ACTIVITY: Reproduce word for word the part of the travel account that opens with the words "When we got" and ends with the words "local Marriott hotel.".

TEXT: Begin

When we got to the Matatu station, Dan and I said goodbye to David and we jumped on a bus to Kampala. The bus ride was uneventful. The common sight outside the window was poverty. You become numb to it unfortunately.
The drive was 2.5 hours long. When we jumped off the matatu, a host of boda boda drivers gathered around us. We negotiated a price and off we went to our hostel. I like my hostel. It has a lot of character. When I arrived, a goat and a dog were fighting at the reception area. It was quite funny. You don't see that every day when you walk into the local Marriott hotel.
Once I checked in, I dropped off my bags on my dorm bed. The receptionist, who knew me for about 5 minutes, was dropping hints on possibly sponsoring her in getting a visa to get into Canada. I've already been asked by 2-3 people at this point. As soon as you say you are from Canada, some say "I would love to go to Canada. Can you please tell me about the Visa process?". This eventually leads to them saying how it's too bad that they don't have someone to sponsor them. Of course they are hoping they hit the jackpot and have you volunteer your services.

TEXT: End
DATA EXCERPTS: Begin

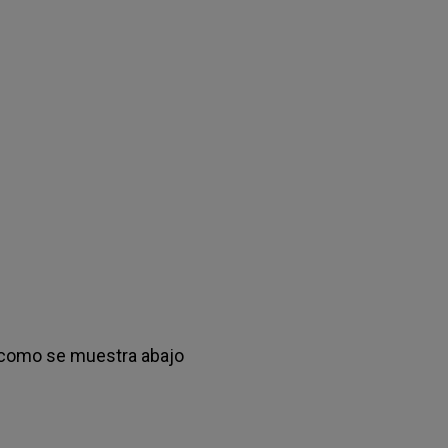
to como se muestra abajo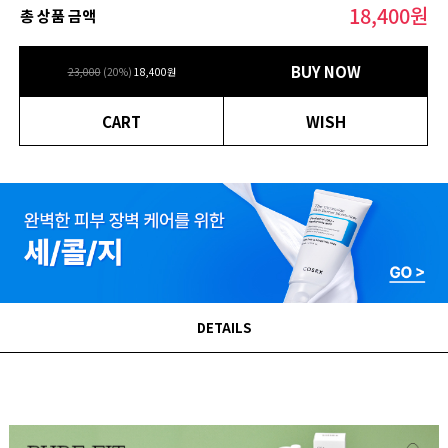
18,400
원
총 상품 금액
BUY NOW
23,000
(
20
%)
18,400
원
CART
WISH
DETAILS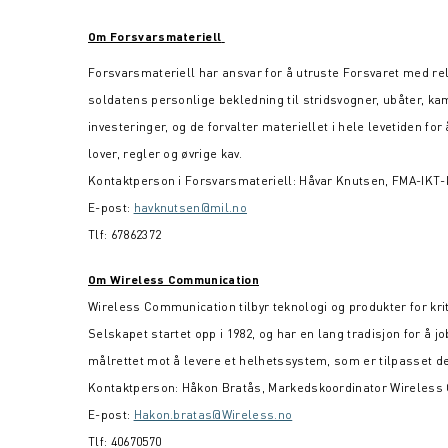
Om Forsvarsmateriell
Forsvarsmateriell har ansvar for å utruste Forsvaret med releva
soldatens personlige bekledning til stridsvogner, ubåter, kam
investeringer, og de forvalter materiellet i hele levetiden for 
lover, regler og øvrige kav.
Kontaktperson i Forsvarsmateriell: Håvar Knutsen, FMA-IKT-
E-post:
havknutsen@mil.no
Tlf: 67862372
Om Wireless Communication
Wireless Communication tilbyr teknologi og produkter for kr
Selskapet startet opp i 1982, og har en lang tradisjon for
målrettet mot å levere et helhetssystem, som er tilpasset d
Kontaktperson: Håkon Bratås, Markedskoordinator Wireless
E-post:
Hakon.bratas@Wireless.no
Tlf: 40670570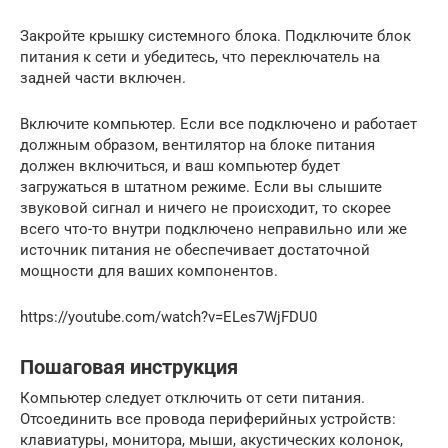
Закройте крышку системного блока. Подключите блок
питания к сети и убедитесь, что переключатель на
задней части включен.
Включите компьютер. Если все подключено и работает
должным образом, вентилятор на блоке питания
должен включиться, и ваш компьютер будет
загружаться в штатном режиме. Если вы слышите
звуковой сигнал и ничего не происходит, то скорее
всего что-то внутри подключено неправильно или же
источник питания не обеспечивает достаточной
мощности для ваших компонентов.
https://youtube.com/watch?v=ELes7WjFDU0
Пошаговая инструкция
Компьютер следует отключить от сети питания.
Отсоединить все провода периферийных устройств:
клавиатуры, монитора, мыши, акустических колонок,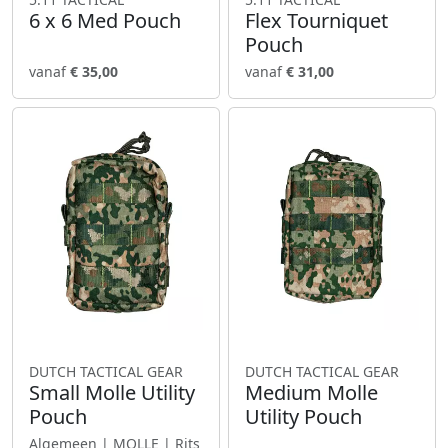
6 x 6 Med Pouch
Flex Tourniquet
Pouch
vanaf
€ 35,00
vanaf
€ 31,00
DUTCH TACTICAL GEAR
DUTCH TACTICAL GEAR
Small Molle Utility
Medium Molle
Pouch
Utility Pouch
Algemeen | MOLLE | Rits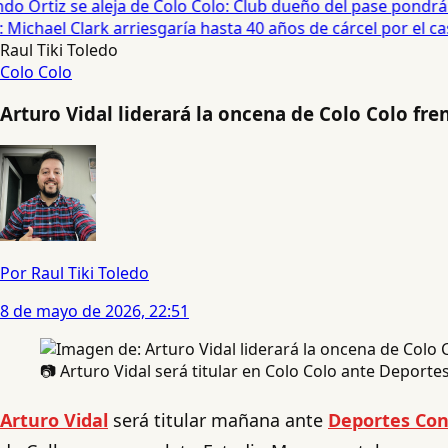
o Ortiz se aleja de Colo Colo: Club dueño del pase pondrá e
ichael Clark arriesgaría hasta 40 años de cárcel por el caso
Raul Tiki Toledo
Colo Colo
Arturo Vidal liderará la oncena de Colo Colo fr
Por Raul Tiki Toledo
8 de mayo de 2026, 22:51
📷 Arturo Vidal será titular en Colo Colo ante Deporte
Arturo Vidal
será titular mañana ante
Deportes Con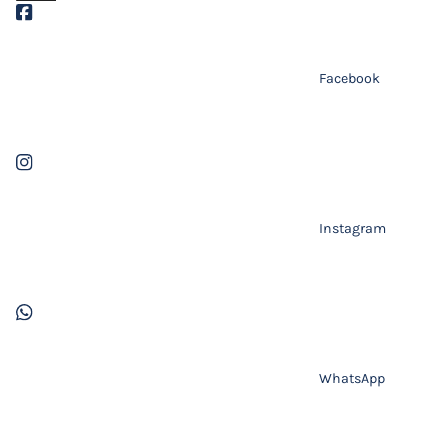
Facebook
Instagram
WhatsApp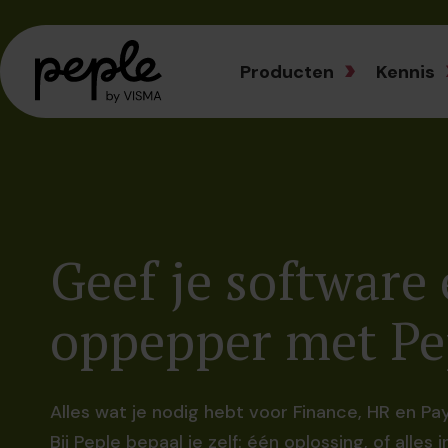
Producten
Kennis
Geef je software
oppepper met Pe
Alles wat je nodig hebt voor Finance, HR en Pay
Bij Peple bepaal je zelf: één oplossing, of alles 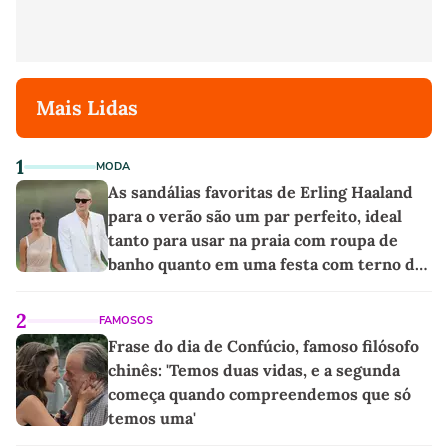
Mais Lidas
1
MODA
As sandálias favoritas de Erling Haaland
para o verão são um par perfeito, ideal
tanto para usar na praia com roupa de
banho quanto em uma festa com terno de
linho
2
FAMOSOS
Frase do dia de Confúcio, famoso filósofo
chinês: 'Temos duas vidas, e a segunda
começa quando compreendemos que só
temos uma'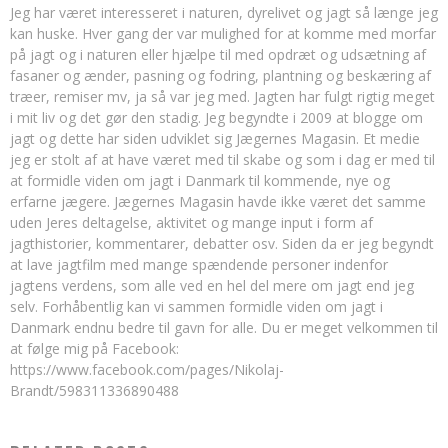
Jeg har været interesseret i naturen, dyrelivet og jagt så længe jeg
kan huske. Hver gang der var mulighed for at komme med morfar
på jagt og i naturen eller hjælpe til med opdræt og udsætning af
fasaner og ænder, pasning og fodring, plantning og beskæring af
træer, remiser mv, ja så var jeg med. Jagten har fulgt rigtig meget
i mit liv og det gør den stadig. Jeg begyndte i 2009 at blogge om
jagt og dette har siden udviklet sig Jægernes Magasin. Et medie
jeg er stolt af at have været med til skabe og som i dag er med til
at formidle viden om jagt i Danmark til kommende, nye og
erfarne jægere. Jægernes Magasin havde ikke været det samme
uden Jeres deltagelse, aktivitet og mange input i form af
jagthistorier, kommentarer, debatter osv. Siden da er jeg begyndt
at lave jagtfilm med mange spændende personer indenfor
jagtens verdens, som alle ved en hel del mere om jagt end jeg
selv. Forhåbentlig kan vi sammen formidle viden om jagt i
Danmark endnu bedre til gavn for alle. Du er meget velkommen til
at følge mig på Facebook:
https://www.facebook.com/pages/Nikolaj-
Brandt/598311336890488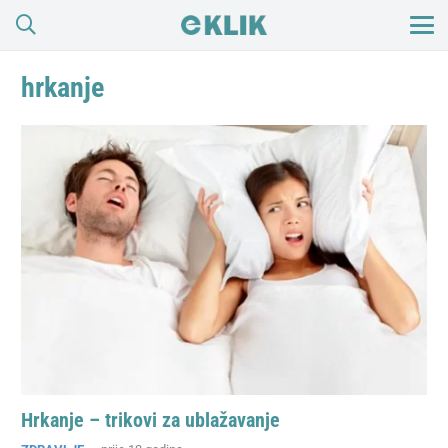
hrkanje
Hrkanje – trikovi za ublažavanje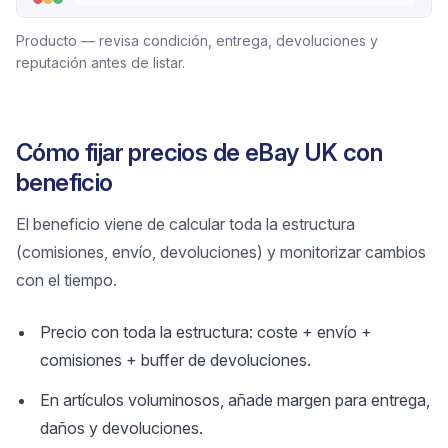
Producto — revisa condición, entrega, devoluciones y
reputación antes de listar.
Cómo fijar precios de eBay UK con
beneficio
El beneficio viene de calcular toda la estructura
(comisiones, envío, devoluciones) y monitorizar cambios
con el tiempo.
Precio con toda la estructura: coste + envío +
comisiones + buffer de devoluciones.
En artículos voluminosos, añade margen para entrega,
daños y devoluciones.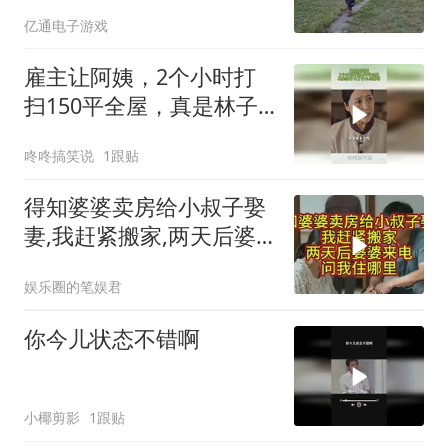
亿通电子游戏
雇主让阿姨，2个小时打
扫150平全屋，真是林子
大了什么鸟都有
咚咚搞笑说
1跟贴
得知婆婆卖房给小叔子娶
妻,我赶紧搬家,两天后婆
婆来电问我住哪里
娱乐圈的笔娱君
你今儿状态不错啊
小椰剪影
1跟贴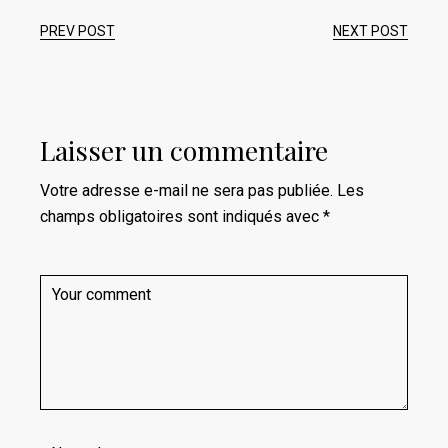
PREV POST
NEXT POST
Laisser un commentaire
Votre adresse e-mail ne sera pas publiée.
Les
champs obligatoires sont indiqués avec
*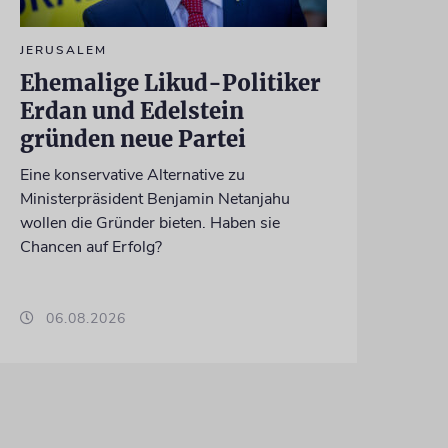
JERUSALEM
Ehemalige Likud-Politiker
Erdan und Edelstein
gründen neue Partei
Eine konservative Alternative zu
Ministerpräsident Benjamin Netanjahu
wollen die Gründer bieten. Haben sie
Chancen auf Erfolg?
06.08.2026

DATA EXCERPTS: End
DATA EXCERPTS: Begin

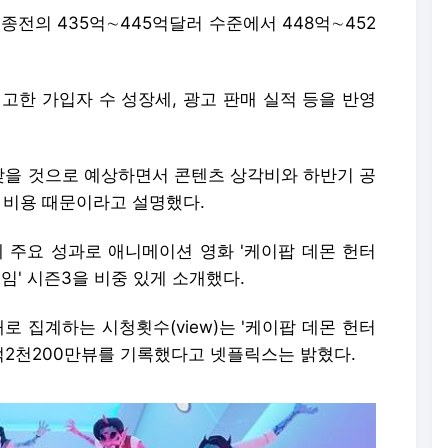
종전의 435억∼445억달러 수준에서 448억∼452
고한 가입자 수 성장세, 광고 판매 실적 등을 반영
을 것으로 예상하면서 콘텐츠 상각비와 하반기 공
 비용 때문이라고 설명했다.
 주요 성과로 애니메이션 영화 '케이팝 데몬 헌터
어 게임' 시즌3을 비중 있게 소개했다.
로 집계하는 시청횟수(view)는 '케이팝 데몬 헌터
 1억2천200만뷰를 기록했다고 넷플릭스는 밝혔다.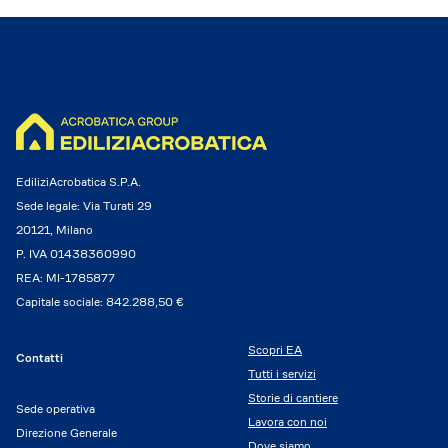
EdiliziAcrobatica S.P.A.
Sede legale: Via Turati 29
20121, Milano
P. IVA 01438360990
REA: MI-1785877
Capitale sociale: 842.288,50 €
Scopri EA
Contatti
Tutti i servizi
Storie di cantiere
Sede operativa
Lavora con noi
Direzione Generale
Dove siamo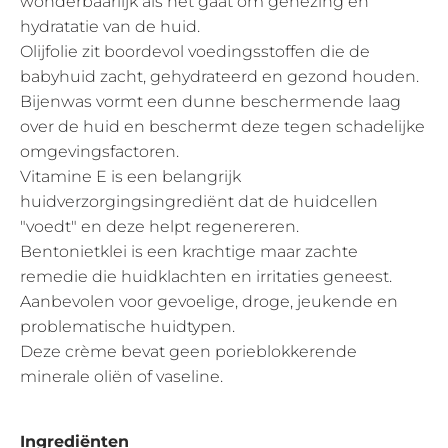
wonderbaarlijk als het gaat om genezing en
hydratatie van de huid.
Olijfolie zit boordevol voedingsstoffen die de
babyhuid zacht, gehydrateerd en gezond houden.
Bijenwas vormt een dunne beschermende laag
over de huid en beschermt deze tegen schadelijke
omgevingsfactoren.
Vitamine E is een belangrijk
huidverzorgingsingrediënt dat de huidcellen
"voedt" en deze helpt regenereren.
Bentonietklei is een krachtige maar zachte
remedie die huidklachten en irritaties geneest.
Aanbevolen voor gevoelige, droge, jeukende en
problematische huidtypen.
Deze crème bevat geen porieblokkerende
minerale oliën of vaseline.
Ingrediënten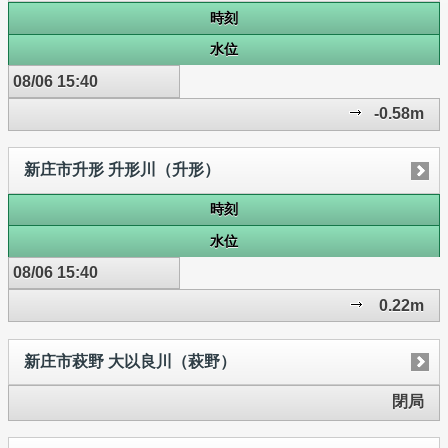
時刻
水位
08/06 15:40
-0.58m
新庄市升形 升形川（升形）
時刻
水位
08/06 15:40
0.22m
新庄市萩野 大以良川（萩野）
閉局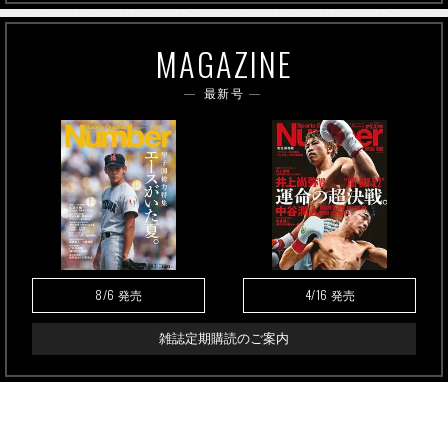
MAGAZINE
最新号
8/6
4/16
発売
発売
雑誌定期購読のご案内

DATA EXCERPTS: End

ANSWER BELOW:
When we got to the Matatu station, Dan and I said goodbye to David and we jumped on a bus to Kampala. The bus ride was uneventful. The common sight outside the window was poverty. You become numb to it unfortunately.
The drive was 2.5 hours long. When we jumped off the matatu, a host of boda boda drivers gathered around us. We negotiated a price and off we went to our hostel. I like my hostel. It has a lot of character. When I arrived, a goat and a dog were fighting at the reception area. It was quite funny. You don't see that every day when you walk into the local Marriott hotel.